Berücksichtigung psychischer Belastungen

(1) Um Beschäftigte vor einer Infektion bei der Arbeit mit SARS-CoV-2 soweit als möglich zu schützen, sind in den Betrieben vielerorts Neu- und Umgestaltungen von Arbeitsplätzen und -abläufen erforderlich. Dies beinhaltet zum Teil tiefgreifende Veränderungen der Arbeitsorganisation, der Arbeitsplatz- und Arbeitszeitgestaltung sowie der Art und Weise der Kommunikation und Kooperation bei der Arbeit, was wiederum zu psychischen Belastungen führen kann.

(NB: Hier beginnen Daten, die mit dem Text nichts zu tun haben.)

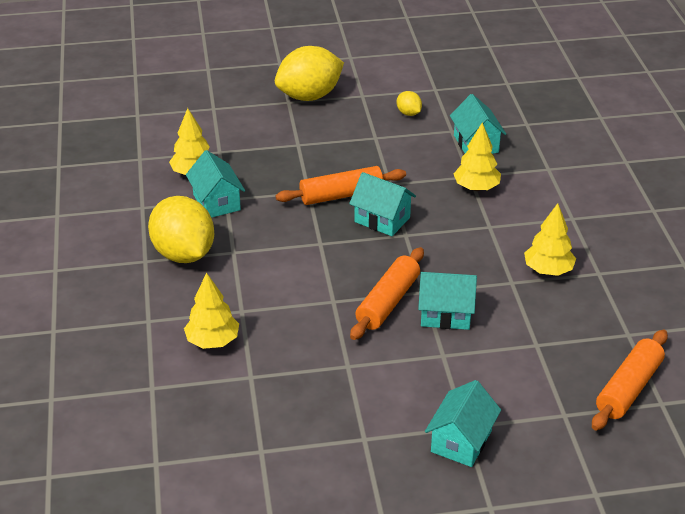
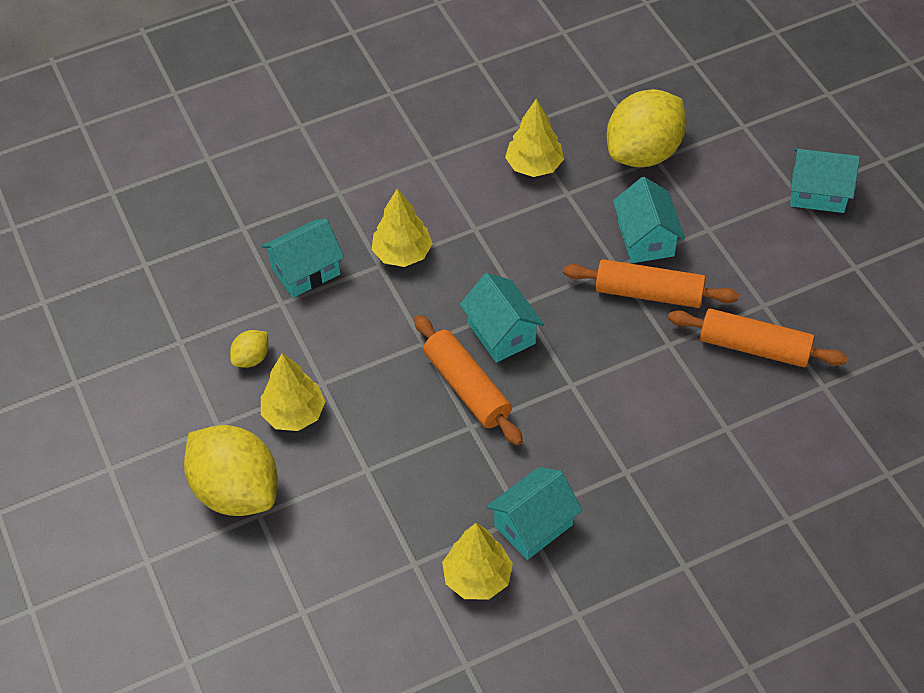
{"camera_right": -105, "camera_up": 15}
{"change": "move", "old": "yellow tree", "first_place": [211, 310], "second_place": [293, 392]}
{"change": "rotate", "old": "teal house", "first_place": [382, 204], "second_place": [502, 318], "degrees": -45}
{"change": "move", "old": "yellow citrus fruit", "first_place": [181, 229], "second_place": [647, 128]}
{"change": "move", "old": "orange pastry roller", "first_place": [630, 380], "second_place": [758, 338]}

(2) Weitere zu berücksichtigende Aspekte der Arbeit mit Auswirkungen auf die psychische Belastung der Beschäftigten sind unter anderem mögliche konflikthafte Auseinandersetzungen mit Kunden, langandauernde hohe Arbeitsintensität in systemrelevanten Branchen sowie Auswirkungen der Kontaktbeschränkungen wie zum Beispiel soziale Isolation im Homeoffice.

(3) Diese zusätzlichen psychischen Belastungen sind bei der Bewertung der Belastungssituation der Beschäftigten zu berücksichtigen und darauf basierend geeignete Maßnahmen zu ergreifen.

(4) Akute Folgen der Zunahme der psychischen Belastungsfaktoren können ein nicht sicherheitsgerechtes Verhalten, eine steigende Unfallgefahr und ein steigendes Gesundheitsrisiko sein.

(5) Für eine fortlaufende Beobachtung der Auswirkungen der Arbeitsprozesse auf Sicherheit und Gesundheit bei der Arbeit sind insbesondere die Führungskräfte zu sensibilisieren. Bei Bedarf sind die Arbeitsschutzexperten, wie zum Beispiel Fachkräfte für Arbeitssicherheit und Betriebsärzte sowie andere fachkundige Personen, hinzuziehen.